Categories: CyberCrimeSecurity

British Library Says Staff Data Stolen In Ransomware Attack

The British Library has confirmed staff data was compromised in a ransomware attack that took place at the end of last month.

The institution, one of the world’s biggest document repositories, disclosed this week week that technical issues it has been experiencing since the end of October were due to a ransomware attack.

The library has now added that data on staff appears to have been stolen.

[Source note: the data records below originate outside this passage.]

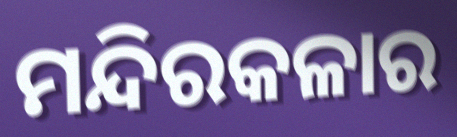
ମନ୍ଦିରକଳାର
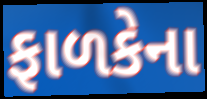
ફાળકેના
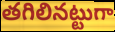
తగిలినట్టుగా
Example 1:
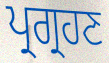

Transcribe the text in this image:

ਪ੍ਰਗ੍ਰਹਣ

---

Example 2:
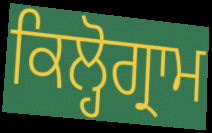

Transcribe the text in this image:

ਕਿਲ੍ਹੋਗ੍ਰਾਮ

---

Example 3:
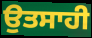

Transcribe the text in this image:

ਉਤਸਾਹੀ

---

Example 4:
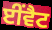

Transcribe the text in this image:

ਈਂਵੈਟ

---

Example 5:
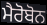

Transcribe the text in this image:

ਮੈਰੋਬੋਨ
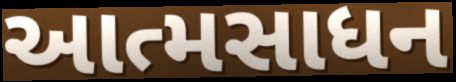
આત્મસાધન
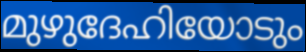
മുഴുദേഹിയോടും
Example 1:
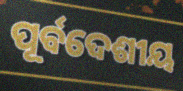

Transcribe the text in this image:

ପୂର୍ବଦେଶୀୟ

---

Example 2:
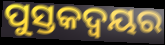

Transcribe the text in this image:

ପୁସ୍ତକଦ୍ୱୟର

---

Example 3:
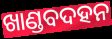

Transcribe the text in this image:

ଖାଣ୍ଡବଦହନ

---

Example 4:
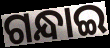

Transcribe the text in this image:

ଗନ୍ଧାଇ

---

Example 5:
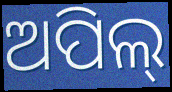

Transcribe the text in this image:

ଅପିଲ୍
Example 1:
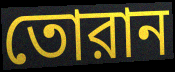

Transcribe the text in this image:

তোরান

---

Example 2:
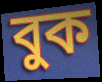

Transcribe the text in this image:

বুক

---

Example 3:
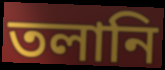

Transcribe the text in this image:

তলানি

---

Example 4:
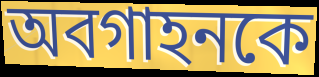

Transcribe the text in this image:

অবগাহনকে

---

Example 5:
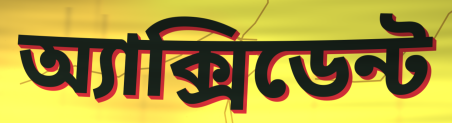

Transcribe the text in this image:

অ্যাক্সিডেন্ট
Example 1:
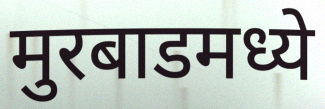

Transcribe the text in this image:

मुरबाडमध्ये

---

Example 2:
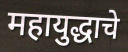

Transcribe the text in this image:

महायुद्धाचे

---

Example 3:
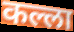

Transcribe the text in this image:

कल्ला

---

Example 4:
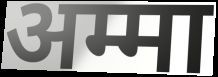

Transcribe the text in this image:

अम्मा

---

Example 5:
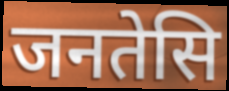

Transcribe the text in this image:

जनतेसि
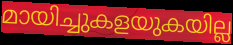
മായിച്ചുകളയുകയില്ല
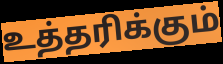
உத்தரிக்கும்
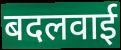
बदलवाई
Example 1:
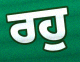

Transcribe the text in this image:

ਰਹੁ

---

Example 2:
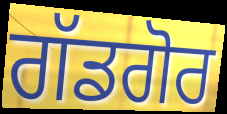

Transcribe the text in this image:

ਗੱਡਗੋਰ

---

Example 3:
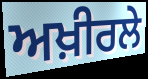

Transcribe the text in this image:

ਅਖ਼ੀਰਲੇ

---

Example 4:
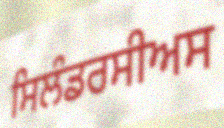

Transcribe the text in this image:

ਸਿਲੰਡਰਸੀਅਸ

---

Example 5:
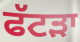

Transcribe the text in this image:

ਫੱਟੜਾ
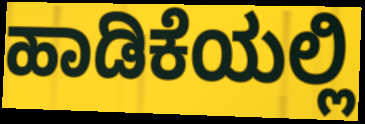
ಹಾಡಿಕೆಯಲ್ಲಿ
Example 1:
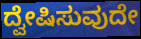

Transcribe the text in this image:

ದ್ವೇಷಿಸುವುದೇ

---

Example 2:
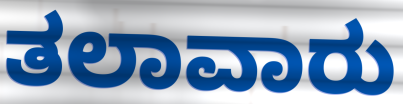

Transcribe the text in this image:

ತಲಾವಾರು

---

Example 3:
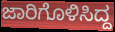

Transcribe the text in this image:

ಜಾರಿಗೊಳಿಸಿದ್ದ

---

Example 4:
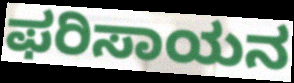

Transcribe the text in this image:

ಫರಿಸಾಯನ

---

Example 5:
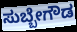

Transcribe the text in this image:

ಸುಬ್ಬೇಗೌಡ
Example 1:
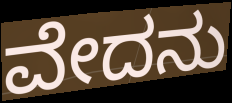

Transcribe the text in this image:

ವೇದನು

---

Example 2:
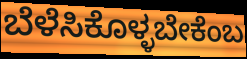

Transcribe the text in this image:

ಬೆಳೆಸಿಕೊಳ್ಳಬೇಕೆಂಬ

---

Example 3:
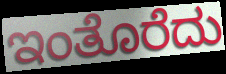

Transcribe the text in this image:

ಇಂತೊರೆದು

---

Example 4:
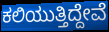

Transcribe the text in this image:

ಕಲಿಯುತ್ತಿದ್ದೇವೆ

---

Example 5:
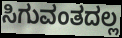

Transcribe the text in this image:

ಸಿಗುವಂತದಲ್ಲ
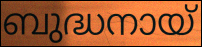
ബുദ്ധനായ്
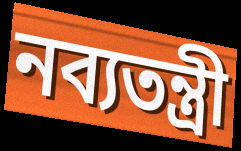
নব্যতন্ত্রী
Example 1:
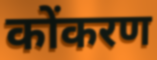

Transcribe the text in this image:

कोंकरण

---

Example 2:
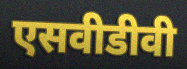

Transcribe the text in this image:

एसवीडीवी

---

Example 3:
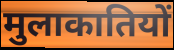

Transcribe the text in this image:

मुलाकातियों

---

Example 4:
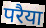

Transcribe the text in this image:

परैया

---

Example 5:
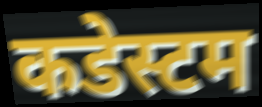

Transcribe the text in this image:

कडेस्टम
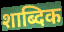
शाब्दिक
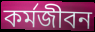
কর্মজীবন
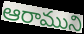
ఆరాముని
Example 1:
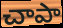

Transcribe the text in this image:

చాపా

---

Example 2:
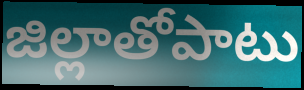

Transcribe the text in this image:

జిల్లాతోపాటు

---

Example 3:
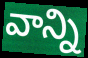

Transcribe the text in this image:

వాన్ని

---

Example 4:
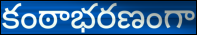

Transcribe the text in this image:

కంఠాభరణంగా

The data is being auctioned by the attack group Rhysida this week, according to a dark web post by the group.

The damage caused by the Rhysida ransomware has led to the library’s main website being down for nearly a month and has also affected online systems and services such as book ordering.

Image credit: Pexels

Stolen data

The hacking group on Monday claimed responsibility for the attack and released low-resolution images of what appeared to be British Library employees’ passports.

It opened opened bidding for an undisclosed set of documents for 20 bitcoin, or roughly £587,000.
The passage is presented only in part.